--- START ---
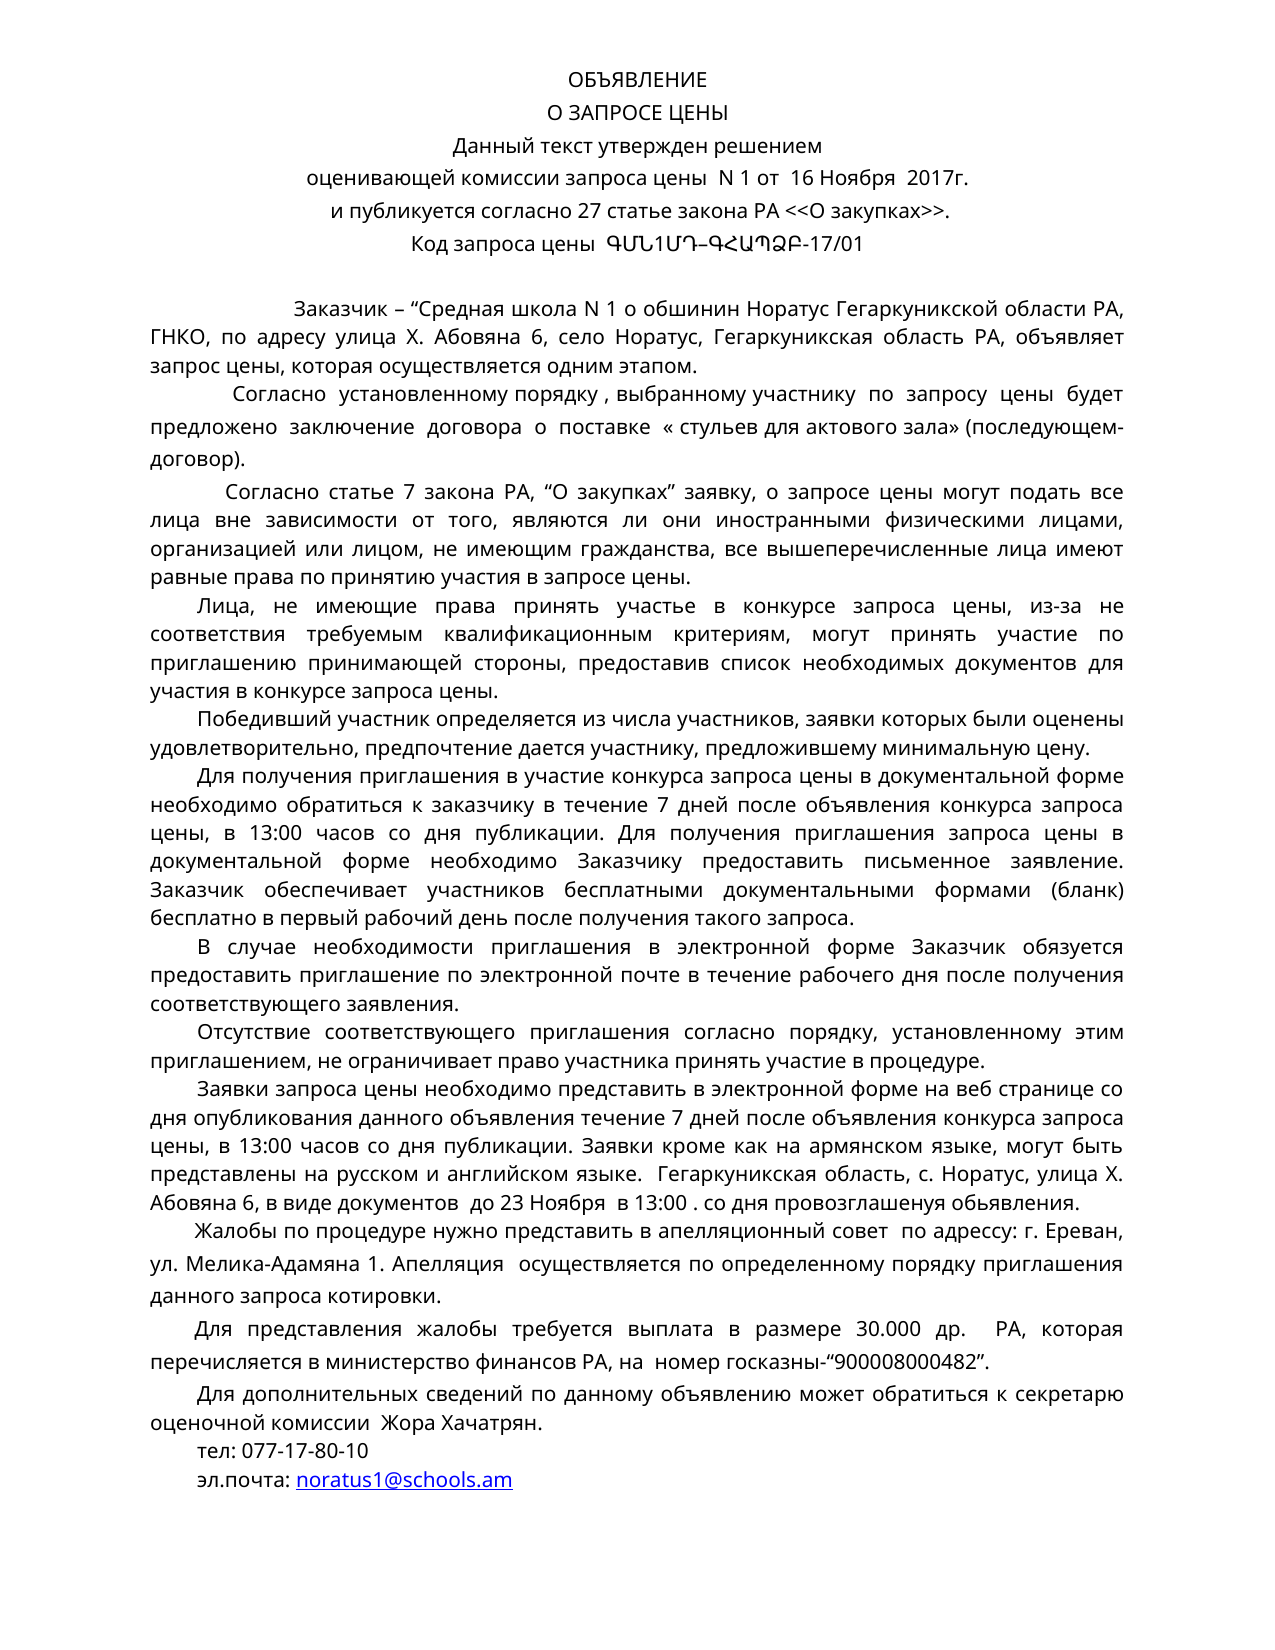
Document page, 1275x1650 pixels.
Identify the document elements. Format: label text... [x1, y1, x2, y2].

text Отсутствие соответствующего приглашения согласно порядку, установленному этим приглашением, не ограничивает право участника принять участие в процедуре. [150, 1017, 1125, 1074]
text В случае необходимости приглашения в электронной форме Заказчик обязуется предоставить приглашение по электронной почте в течение рабочего дня после получения соответствующего заявления. [150, 932, 1125, 1017]
text тел: 077-17-80-10 [150, 1436, 1125, 1465]
text Для получения приглашения в участие конкурса запроса цены в документальной форме необходимо обратиться к заказчику в течение 7 дней после объявления конкурса запроса цены, в 13:00 часов со дня публикации. Для получения приглашения запроса цены в документальной форме необходимо Заказчику предоставить письменное заявление. Заказчик обеспечивает участников бесплатными документальными формами (бланк) бесплатно в первый рабочий день после получения такого запроса. [150, 761, 1125, 932]
text Согласно статье 7 закона РА, “О закупках” заявку, о запросе цены могут подать все лица вне зависимости от того, являются ли они иностранными физическими лицами, организацией или лицом, не имеющим гражданства, все вышеперечисленные лица имеют равные права по принятию участия в запросе цены. [150, 477, 1125, 591]
text Для представления жалобы требуется выплата в размере 30.000 др. РА, которая перечисляется в министерство финансов РА, на номер госказны-“900008000482”. [150, 1314, 1125, 1375]
text Жалобы по процедуре нужно представить в апелляционный совет по адрессу: г. Ереван, ул. Мелика-Адамяна 1. Апелляция осуществляется по определенному порядку приглашения данного запроса котировки. [150, 1216, 1125, 1310]
text Данный текст утвержден решением [150, 131, 1125, 159]
text Код запроса цены ԳՄՆ1ՄԴ–ԳՀԱՊՁԲ-17/01 [150, 229, 1125, 257]
subtitle Согласно установленному порядку , выбранному участнику по запросу цены будет предложено заключение договора о поставке « стульев для актового зала» (последующем-договор). [150, 379, 1125, 473]
text Лица, не имеющие права принять участье в конкурсе запроса цены, из-за не соответствия требуемым квалификационным критериям, могут принять участие по приглашению принимающей стороны, предоставив список необходимых документов для участия в конкурсе запроса цены. [150, 591, 1125, 704]
text Победивший участник определяется из числа участников, заявки которых были оценены удовлетворительно, предпочтение дается участнику, предложившему минимальную цену. [150, 704, 1125, 761]
text Заказчик – “Средная школа N 1 о обшинин Норатус Гегаркуникской области РА, ГНКО, по адресу улица Х. Абовяна 6, село Норатус, Гегаркуникская область РА, объявляет запрос цены, которая осуществляется одним этапом. [150, 294, 1125, 379]
text Для дополнительных сведений по данному объявлению может обратиться к секретарю оценочной комиссии Жора Хачатрян. [150, 1379, 1125, 1436]
text ОБЪЯВЛЕНИЕ [150, 66, 1125, 94]
text эл.почта: noratus1@schools.am [150, 1465, 1125, 1493]
text Заявки запроса цены необходимо представить в электронной форме на веб странице со дня опубликования данного объявления течение 7 дней после объявления конкурса запроса цены, в 13:00 часов со дня публикации. Заявки кроме как на армянском языке, могут быть представлены на русском и английском языке. Гегаркуникская область, с. Норатус, улица Х. Абовяна 6, в виде документов до 23 Ноября в 13:00 . со дня провозглашенуя обьявления. [150, 1074, 1125, 1216]
text О ЗАПРОСЕ ЦЕНЫ [150, 98, 1125, 127]
text оценивающей комиссии запроса цены N 1 от 16 Ноября 2017г. [150, 163, 1125, 192]
text и публикуется согласно 27 статье закона РА <<O закупках>>. [150, 196, 1125, 224]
--- END ---
THE PROBLEM | The expected output is the full material above, word for word, without pictures.

RESULT |
Document page, 1275x1650 pixels.
Identify the document elements. Format: label text... [x1, y1, x2, y2].

text Отсутствие соответствующего приглашения согласно порядку, установленному этим приглашением, не ограничивает право участника принять участие в процедуре. [150, 1017, 1125, 1074]
text В случае необходимости приглашения в электронной форме Заказчик обязуется предоставить приглашение по электронной почте в течение рабочего дня после получения соответствующего заявления. [150, 932, 1125, 1017]
text тел: 077-17-80-10 [150, 1436, 1125, 1465]
text Для получения приглашения в участие конкурса запроса цены в документальной форме необходимо обратиться к заказчику в течение 7 дней после объявления конкурса запроса цены, в 13:00 часов со дня публикации. Для получения приглашения запроса цены в документальной форме необходимо Заказчику предоставить письменное заявление. Заказчик обеспечивает участников бесплатными документальными формами (бланк) бесплатно в первый рабочий день после получения такого запроса. [150, 761, 1125, 932]
text Согласно статье 7 закона РА, “О закупках” заявку, о запросе цены могут подать все лица вне зависимости от того, являются ли они иностранными физическими лицами, организацией или лицом, не имеющим гражданства, все вышеперечисленные лица имеют равные права по принятию участия в запросе цены. [150, 477, 1125, 591]
text Для представления жалобы требуется выплата в размере 30.000 др. РА, которая перечисляется в министерство финансов РА, на номер госказны-“900008000482”. [150, 1314, 1125, 1375]
text Жалобы по процедуре нужно представить в апелляционный совет по адрессу: г. Ереван, ул. Мелика-Адамяна 1. Апелляция осуществляется по определенному порядку приглашения данного запроса котировки. [150, 1216, 1125, 1310]
text Данный текст утвержден решением [150, 131, 1125, 159]
text Код запроса цены ԳՄՆ1ՄԴ–ԳՀԱՊՁԲ-17/01 [150, 229, 1125, 257]
subtitle Согласно установленному порядку , выбранному участнику по запросу цены будет предложено заключение договора о поставке « стульев для актового зала» (последующем-договор). [150, 379, 1125, 473]
text Лица, не имеющие права принять участье в конкурсе запроса цены, из-за не соответствия требуемым квалификационным критериям, могут принять участие по приглашению принимающей стороны, предоставив список необходимых документов для участия в конкурсе запроса цены. [150, 591, 1125, 704]
text Победивший участник определяется из числа участников, заявки которых были оценены удовлетворительно, предпочтение дается участнику, предложившему минимальную цену. [150, 704, 1125, 761]
text Заказчик – “Средная школа N 1 о обшинин Норатус Гегаркуникской области РА, ГНКО, по адресу улица Х. Абовяна 6, село Норатус, Гегаркуникская область РА, объявляет запрос цены, которая осуществляется одним этапом. [150, 294, 1125, 379]
text Для дополнительных сведений по данному объявлению может обратиться к секретарю оценочной комиссии Жора Хачатрян. [150, 1379, 1125, 1436]
text ОБЪЯВЛЕНИЕ [150, 66, 1125, 94]
text эл.почта: noratus1@schools.am [150, 1465, 1125, 1493]
text Заявки запроса цены необходимо представить в электронной форме на веб странице со дня опубликования данного объявления течение 7 дней после объявления конкурса запроса цены, в 13:00 часов со дня публикации. Заявки кроме как на армянском языке, могут быть представлены на русском и английском языке. Гегаркуникская область, с. Норатус, улица Х. Абовяна 6, в виде документов до 23 Ноября в 13:00 . со дня провозглашенуя обьявления. [150, 1074, 1125, 1216]
text О ЗАПРОСЕ ЦЕНЫ [150, 98, 1125, 127]
text оценивающей комиссии запроса цены N 1 от 16 Ноября 2017г. [150, 163, 1125, 192]
text и публикуется согласно 27 статье закона РА <<O закупках>>. [150, 196, 1125, 224]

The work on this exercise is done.